[INPUT — start]
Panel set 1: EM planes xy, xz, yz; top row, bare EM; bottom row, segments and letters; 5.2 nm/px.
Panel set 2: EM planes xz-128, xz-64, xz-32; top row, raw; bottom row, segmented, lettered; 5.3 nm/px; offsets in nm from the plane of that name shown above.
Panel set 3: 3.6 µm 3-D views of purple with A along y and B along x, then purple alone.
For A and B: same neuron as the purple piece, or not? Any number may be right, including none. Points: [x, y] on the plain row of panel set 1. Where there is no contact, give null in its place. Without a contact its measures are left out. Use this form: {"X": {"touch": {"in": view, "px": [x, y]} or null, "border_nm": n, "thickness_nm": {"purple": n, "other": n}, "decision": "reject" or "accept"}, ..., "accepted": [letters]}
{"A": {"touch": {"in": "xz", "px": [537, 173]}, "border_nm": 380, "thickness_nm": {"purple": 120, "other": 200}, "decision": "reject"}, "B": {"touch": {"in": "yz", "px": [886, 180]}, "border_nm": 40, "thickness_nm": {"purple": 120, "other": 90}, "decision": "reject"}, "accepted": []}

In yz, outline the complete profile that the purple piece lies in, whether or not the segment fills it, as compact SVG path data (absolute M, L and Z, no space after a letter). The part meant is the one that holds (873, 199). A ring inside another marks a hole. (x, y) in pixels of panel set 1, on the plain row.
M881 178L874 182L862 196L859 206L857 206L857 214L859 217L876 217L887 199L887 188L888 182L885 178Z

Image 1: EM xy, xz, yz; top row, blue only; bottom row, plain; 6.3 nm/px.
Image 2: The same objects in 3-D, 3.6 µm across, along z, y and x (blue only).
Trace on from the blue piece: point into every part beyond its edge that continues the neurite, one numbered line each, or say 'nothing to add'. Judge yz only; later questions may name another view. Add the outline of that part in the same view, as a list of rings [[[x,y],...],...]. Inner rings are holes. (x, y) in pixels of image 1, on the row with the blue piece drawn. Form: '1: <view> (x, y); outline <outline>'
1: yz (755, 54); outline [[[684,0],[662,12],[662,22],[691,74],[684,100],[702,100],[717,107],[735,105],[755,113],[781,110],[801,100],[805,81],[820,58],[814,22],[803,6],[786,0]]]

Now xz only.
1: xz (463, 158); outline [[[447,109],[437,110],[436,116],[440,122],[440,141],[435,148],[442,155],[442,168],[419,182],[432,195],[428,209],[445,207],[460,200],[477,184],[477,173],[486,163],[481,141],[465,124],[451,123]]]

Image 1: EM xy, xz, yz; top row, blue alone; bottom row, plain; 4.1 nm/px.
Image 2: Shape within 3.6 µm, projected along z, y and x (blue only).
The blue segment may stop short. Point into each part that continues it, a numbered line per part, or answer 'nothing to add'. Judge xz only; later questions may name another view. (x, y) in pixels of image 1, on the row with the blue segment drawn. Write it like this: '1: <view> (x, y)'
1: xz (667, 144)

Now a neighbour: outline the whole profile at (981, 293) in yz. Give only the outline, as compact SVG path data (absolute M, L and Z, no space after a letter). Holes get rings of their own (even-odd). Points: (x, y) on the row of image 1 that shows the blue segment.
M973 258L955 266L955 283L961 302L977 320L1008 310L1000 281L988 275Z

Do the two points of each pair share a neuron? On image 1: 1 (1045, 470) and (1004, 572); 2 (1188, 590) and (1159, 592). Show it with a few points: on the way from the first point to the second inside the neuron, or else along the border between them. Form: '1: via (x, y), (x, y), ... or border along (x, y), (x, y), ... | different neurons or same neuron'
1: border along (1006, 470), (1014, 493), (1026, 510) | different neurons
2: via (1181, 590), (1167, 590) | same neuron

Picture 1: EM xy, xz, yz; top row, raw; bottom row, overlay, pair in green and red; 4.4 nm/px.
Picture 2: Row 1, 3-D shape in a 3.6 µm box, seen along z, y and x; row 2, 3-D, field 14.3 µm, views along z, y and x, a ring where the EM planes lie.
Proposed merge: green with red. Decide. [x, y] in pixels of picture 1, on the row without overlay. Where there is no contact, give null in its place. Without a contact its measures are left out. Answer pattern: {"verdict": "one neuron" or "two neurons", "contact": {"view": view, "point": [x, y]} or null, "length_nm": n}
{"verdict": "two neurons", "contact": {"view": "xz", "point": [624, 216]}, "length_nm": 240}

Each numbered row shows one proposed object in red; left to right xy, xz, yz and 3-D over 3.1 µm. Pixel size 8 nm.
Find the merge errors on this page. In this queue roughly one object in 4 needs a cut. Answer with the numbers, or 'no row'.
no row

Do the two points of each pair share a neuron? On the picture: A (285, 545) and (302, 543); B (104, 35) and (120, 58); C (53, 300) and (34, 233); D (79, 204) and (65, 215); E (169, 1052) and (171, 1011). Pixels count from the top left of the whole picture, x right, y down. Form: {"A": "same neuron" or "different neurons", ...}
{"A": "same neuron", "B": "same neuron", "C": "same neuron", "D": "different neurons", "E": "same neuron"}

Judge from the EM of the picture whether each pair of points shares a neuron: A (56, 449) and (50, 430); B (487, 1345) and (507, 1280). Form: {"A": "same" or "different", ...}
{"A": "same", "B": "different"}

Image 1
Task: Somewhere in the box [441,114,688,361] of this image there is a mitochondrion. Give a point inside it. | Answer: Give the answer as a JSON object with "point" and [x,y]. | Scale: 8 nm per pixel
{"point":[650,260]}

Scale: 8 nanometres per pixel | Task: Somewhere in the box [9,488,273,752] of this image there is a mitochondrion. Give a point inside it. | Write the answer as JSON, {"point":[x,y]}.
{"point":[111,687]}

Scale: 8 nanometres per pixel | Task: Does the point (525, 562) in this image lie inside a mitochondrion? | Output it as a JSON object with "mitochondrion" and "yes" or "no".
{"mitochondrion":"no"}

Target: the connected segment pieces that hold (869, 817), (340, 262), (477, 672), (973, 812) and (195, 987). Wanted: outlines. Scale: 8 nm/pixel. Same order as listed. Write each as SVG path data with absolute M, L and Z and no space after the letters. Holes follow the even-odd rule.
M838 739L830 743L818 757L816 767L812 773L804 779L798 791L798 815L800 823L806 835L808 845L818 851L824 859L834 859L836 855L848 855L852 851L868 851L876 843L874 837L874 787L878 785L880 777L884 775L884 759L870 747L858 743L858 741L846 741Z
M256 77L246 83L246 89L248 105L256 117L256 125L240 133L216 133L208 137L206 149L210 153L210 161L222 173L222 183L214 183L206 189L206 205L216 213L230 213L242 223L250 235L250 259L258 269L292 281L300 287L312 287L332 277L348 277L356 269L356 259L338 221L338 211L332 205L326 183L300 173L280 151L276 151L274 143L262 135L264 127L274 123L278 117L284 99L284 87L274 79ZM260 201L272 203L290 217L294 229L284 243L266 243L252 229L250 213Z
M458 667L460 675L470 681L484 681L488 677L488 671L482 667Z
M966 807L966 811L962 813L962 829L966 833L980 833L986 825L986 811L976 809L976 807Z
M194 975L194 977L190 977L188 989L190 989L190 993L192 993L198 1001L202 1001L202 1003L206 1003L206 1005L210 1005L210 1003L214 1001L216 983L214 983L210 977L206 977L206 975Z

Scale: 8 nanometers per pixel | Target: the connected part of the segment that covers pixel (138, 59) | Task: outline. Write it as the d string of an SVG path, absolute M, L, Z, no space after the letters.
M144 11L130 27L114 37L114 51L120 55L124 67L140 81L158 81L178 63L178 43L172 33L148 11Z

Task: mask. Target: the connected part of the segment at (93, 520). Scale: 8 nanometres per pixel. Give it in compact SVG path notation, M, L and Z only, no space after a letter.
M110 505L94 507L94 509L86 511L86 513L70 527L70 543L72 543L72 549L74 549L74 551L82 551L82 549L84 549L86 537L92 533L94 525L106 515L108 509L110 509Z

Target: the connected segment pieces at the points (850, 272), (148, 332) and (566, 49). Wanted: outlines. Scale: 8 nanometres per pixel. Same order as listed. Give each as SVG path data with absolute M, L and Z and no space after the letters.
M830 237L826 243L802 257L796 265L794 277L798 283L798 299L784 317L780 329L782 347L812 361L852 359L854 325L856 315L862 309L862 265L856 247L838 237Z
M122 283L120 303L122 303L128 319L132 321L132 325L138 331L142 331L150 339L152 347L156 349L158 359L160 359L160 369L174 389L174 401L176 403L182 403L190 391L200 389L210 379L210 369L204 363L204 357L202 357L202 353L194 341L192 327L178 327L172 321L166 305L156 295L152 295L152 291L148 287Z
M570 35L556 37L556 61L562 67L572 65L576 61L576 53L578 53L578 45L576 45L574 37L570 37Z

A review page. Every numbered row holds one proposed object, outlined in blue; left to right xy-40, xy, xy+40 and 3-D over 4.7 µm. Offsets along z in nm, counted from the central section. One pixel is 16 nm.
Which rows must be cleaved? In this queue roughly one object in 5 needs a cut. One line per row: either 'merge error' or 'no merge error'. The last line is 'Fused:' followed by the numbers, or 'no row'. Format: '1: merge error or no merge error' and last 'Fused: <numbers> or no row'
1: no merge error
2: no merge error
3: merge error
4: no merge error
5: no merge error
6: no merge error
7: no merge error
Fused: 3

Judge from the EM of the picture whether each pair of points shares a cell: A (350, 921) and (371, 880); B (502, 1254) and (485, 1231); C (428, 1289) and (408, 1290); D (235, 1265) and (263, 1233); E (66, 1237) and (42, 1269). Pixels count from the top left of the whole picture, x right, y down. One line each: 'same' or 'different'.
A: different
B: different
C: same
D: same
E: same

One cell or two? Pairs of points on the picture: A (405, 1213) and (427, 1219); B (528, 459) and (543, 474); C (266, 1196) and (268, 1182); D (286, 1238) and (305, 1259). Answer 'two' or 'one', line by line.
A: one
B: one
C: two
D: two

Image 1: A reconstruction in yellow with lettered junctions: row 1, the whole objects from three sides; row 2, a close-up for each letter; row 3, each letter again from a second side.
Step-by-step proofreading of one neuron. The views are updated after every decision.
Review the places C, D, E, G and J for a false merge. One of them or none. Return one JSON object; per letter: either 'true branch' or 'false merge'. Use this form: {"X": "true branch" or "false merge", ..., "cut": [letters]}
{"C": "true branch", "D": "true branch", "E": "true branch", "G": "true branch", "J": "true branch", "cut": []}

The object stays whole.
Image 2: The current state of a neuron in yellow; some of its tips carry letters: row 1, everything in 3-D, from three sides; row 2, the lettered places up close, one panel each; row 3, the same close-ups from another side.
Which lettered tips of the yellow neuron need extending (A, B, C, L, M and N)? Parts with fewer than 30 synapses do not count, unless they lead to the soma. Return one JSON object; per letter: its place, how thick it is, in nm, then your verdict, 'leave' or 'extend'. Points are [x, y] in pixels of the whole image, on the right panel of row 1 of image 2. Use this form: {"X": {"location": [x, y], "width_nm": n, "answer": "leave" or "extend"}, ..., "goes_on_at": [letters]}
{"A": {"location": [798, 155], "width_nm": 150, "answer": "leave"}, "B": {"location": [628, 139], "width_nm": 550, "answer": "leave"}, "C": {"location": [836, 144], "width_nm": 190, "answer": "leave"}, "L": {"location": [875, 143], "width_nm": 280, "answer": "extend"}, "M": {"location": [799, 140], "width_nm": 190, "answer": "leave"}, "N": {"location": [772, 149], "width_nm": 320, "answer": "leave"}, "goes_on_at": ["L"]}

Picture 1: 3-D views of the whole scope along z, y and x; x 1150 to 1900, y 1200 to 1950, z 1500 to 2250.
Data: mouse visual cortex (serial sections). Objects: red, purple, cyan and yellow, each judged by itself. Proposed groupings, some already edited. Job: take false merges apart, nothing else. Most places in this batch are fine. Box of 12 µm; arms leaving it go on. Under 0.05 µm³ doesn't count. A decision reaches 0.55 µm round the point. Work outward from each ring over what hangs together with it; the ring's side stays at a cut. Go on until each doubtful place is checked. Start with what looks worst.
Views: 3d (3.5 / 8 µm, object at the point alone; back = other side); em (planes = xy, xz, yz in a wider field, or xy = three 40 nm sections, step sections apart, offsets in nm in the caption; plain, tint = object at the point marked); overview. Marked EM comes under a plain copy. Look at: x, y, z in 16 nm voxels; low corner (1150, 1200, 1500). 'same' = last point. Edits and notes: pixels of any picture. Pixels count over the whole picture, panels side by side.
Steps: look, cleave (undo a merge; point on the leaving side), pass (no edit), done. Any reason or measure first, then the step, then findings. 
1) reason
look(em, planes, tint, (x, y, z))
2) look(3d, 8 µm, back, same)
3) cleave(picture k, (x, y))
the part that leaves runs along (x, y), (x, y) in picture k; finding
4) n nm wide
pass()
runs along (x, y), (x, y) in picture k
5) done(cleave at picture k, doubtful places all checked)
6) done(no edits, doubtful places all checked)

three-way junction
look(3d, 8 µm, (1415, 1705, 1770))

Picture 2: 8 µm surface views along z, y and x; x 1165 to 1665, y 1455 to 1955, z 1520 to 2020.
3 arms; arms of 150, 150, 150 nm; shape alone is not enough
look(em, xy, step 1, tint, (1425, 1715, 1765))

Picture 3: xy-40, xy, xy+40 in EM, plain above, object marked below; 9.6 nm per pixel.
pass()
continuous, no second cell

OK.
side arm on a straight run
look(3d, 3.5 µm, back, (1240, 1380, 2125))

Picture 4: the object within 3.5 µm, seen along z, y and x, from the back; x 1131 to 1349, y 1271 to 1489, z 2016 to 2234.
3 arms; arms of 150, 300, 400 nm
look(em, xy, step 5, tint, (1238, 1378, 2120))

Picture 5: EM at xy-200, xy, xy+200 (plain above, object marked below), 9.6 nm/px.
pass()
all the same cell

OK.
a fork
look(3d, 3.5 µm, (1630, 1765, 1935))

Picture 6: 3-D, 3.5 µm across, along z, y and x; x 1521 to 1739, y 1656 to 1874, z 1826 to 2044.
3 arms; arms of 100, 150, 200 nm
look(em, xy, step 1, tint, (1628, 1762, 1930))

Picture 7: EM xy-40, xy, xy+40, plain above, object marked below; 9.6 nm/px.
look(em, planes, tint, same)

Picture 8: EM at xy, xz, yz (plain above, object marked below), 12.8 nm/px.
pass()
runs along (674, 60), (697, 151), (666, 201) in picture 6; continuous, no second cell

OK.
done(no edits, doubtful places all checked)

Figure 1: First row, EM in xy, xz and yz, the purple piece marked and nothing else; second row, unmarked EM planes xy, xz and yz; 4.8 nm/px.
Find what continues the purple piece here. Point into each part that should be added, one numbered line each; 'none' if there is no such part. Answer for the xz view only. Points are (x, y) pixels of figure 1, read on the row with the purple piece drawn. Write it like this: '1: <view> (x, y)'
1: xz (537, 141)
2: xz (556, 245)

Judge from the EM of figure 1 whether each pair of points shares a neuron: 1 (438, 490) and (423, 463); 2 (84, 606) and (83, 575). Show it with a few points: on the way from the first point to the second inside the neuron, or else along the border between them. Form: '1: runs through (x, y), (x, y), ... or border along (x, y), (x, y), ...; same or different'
[INPUT — finish]
Precisely the lines between those holding "Image 2: Shape" and "Picture 2: Row", inclusive, are to be reproduced from the listing above, with nothing added.

__EXERCISE RESPONSE__.
Image 2: Shape within 3.6 µm, projected along z, y and x (blue only).
The blue segment may stop short. Point into each part that continues it, a numbered line per part, or answer 'nothing to add'. Judge xz only; later questions may name another view. (x, y) in pixels of image 1, on the row with the blue segment drawn. Write it like this: '1: <view> (x, y)'
1: xz (667, 144)

Now a neighbour: outline the whole profile at (981, 293) in yz. Give only the outline, as compact SVG path data (absolute M, L and Z, no space after a letter). Holes get rings of their own (even-odd). Points: (x, y) on the row of image 1 that shows the blue segment.
M973 258L955 266L955 283L961 302L977 320L1008 310L1000 281L988 275Z

Do the two points of each pair share a neuron? On image 1: 1 (1045, 470) and (1004, 572); 2 (1188, 590) and (1159, 592). Show it with a few points: on the way from the first point to the second inside the neuron, or else along the border between them. Form: '1: via (x, y), (x, y), ... or border along (x, y), (x, y), ... | different neurons or same neuron'
1: border along (1006, 470), (1014, 493), (1026, 510) | different neurons
2: via (1181, 590), (1167, 590) | same neuron

Picture 1: EM xy, xz, yz; top row, raw; bottom row, overlay, pair in green and red; 4.4 nm/px.
Picture 2: Row 1, 3-D shape in a 3.6 µm box, seen along z, y and x; row 2, 3-D, field 14.3 µm, views along z, y and x, a ring where the EM planes lie.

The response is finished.